[Records drawn from a dataset]
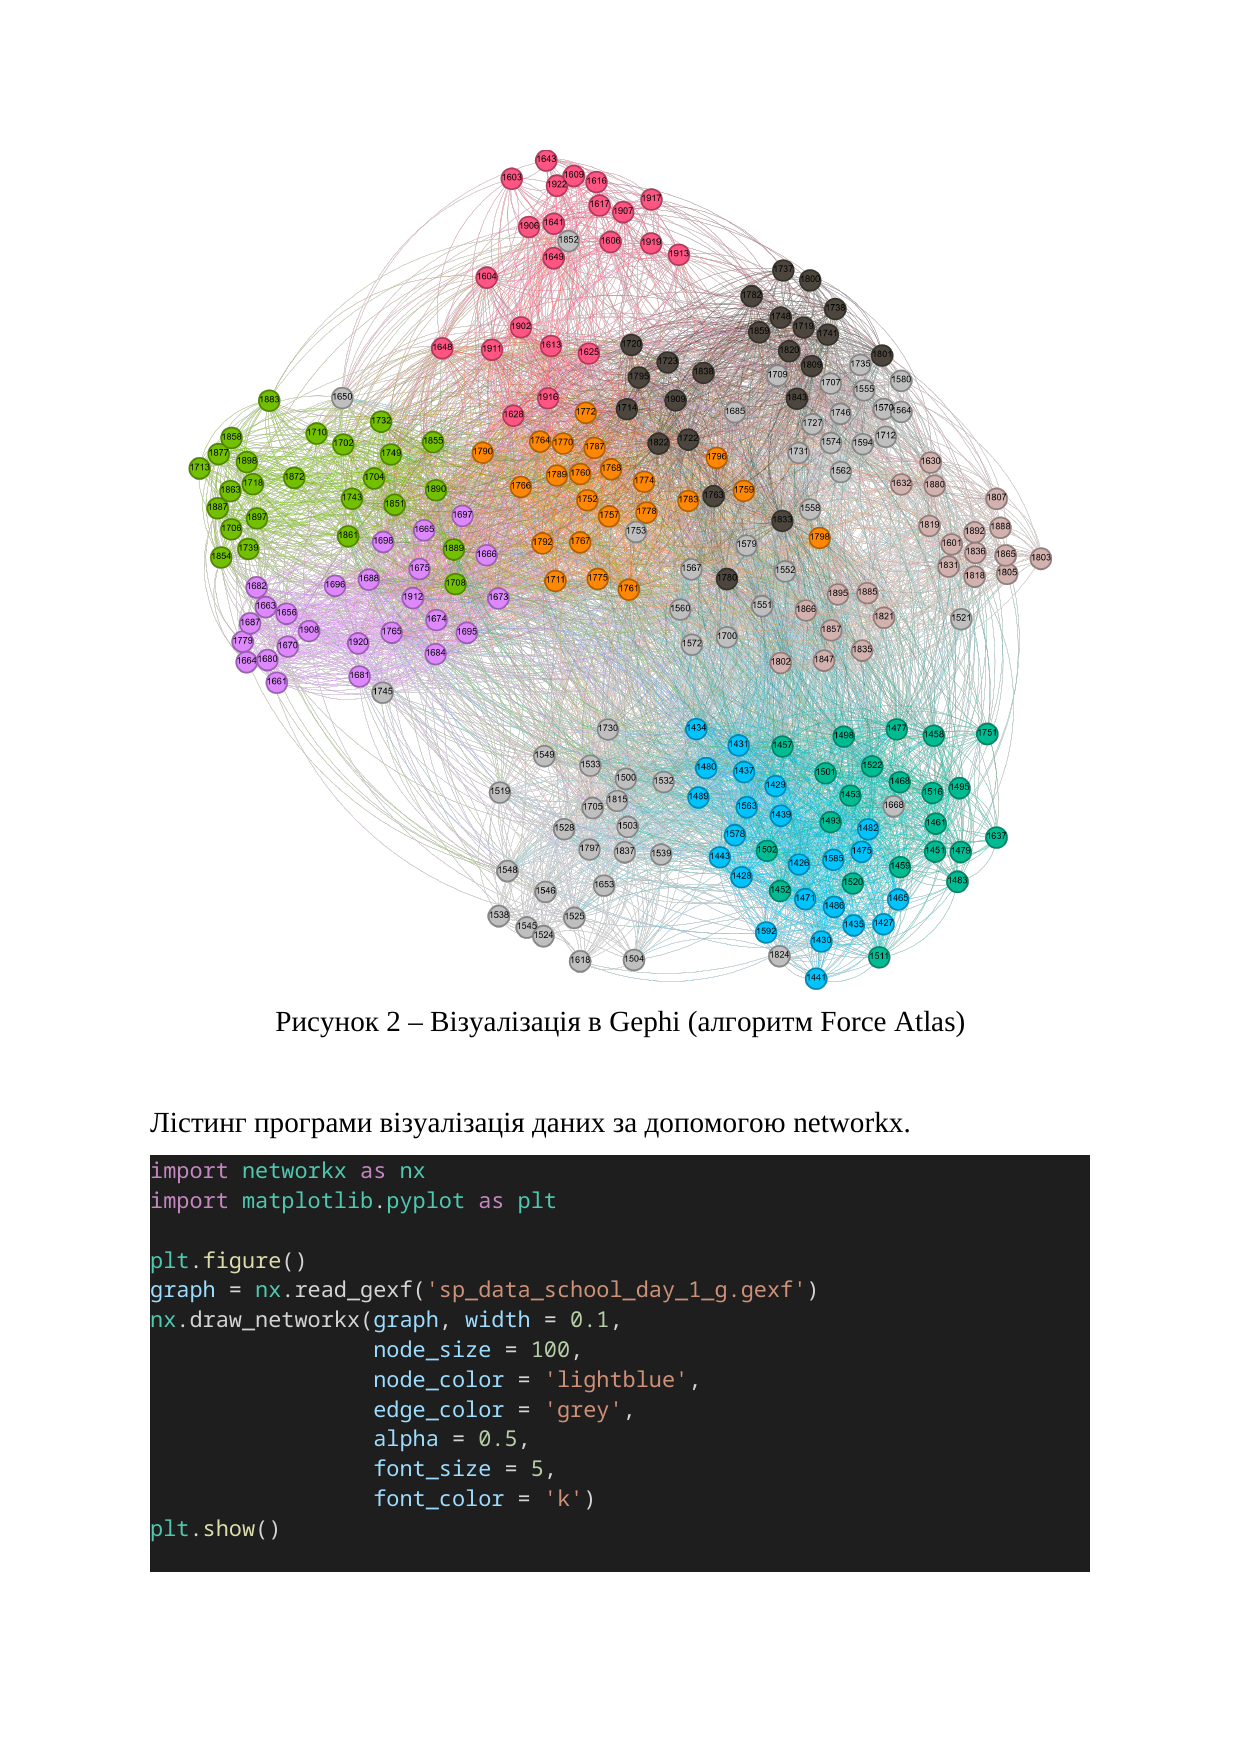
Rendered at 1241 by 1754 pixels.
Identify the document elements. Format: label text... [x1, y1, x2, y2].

text Лістинг програми візуалізація даних за допомогою networkx. [150, 1105, 1090, 1138]
picture [188, 150, 1052, 990]
text font_color = 'k') [150, 1483, 1090, 1513]
text nx.draw_networkx(graph, width = 0.1, [150, 1304, 1090, 1334]
text alpha = 0.5, [150, 1423, 1090, 1453]
text Рисунок 2 – Візуалізація в Gephi (алгоритм Force Atlas) [150, 1004, 1090, 1038]
text node_color = 'lightblue', [150, 1364, 1090, 1394]
text plt.show() [150, 1513, 1090, 1543]
text graph = nx.read_gexf('sp_data_school_day_1_g.gexf') [150, 1274, 1090, 1304]
text node_size = 100, [150, 1334, 1090, 1364]
text plt.figure() [150, 1245, 1090, 1274]
text font_size = 5, [150, 1453, 1090, 1483]
text edge_color = 'grey', [150, 1394, 1090, 1423]
text import networkx as nx [150, 1155, 1090, 1185]
text import matplotlib.pyplot as plt [150, 1185, 1090, 1215]
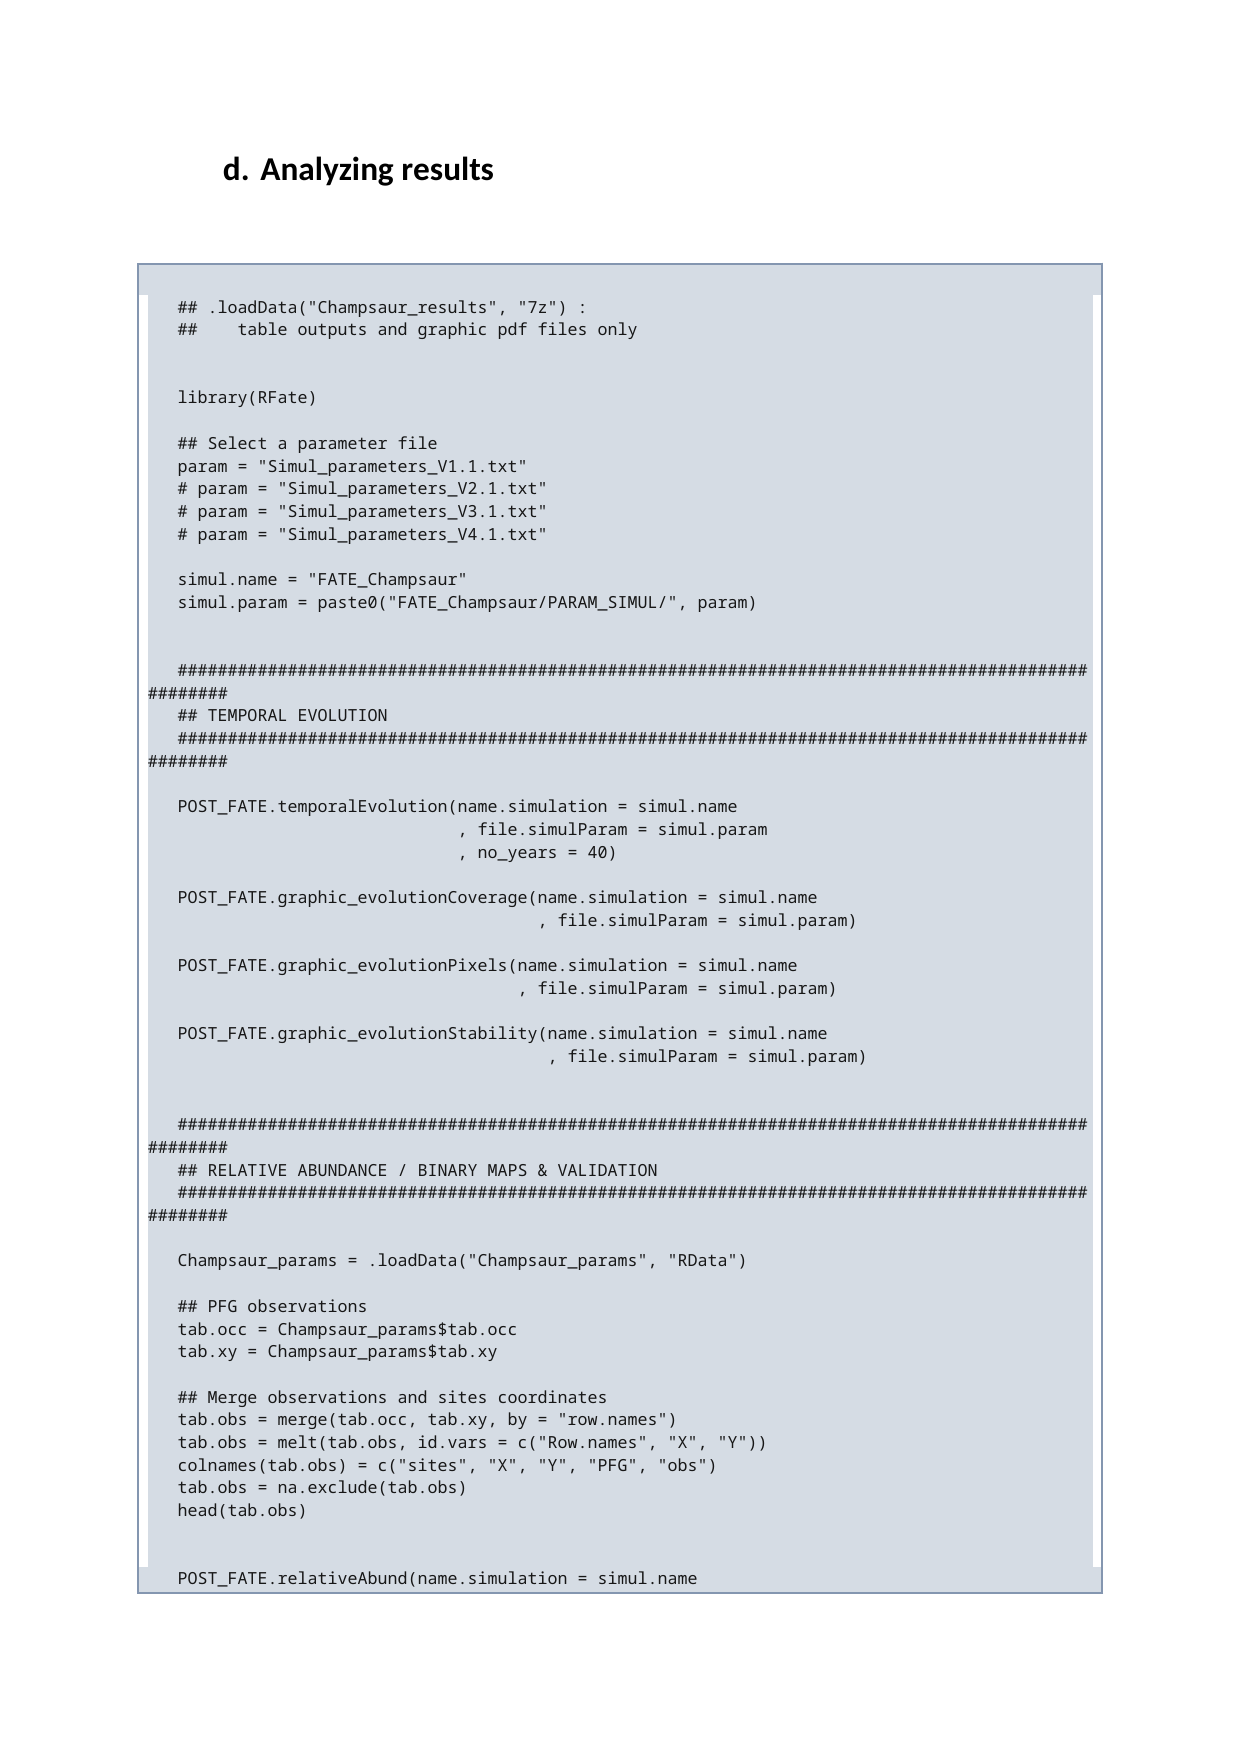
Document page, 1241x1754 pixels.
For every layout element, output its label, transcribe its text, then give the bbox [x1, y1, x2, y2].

**WHAT TO PRODUCE:**
Output exactly the lines above, from the line with "Identify the document" to the line with "Document page, 1241x1754 pixels.", both included; skip the pictures.

**ANSWER TO THE EXERCISE:**
Identify the document elements. Format: label text... [x1, y1, x2, y2].

text Лістинг програми візуалізація даних за допомогою networkx. [150, 1105, 1090, 1138]
picture [188, 150, 1052, 990]
text font_color = 'k') [150, 1483, 1090, 1513]
text nx.draw_networkx(graph, width = 0.1, [150, 1304, 1090, 1334]
text alpha = 0.5, [150, 1423, 1090, 1453]
text Рисунок 2 – Візуалізація в Gephi (алгоритм Force Atlas) [150, 1004, 1090, 1038]
text node_color = 'lightblue', [150, 1364, 1090, 1394]
text plt.show() [150, 1513, 1090, 1543]
text graph = nx.read_gexf('sp_data_school_day_1_g.gexf') [150, 1274, 1090, 1304]
text node_size = 100, [150, 1334, 1090, 1364]
text plt.figure() [150, 1245, 1090, 1274]
text font_size = 5, [150, 1453, 1090, 1483]
text edge_color = 'grey', [150, 1394, 1090, 1423]
text import networkx as nx [150, 1155, 1090, 1185]
text import matplotlib.pyplot as plt [150, 1185, 1090, 1215]
Document page, 1241x1754 pixels.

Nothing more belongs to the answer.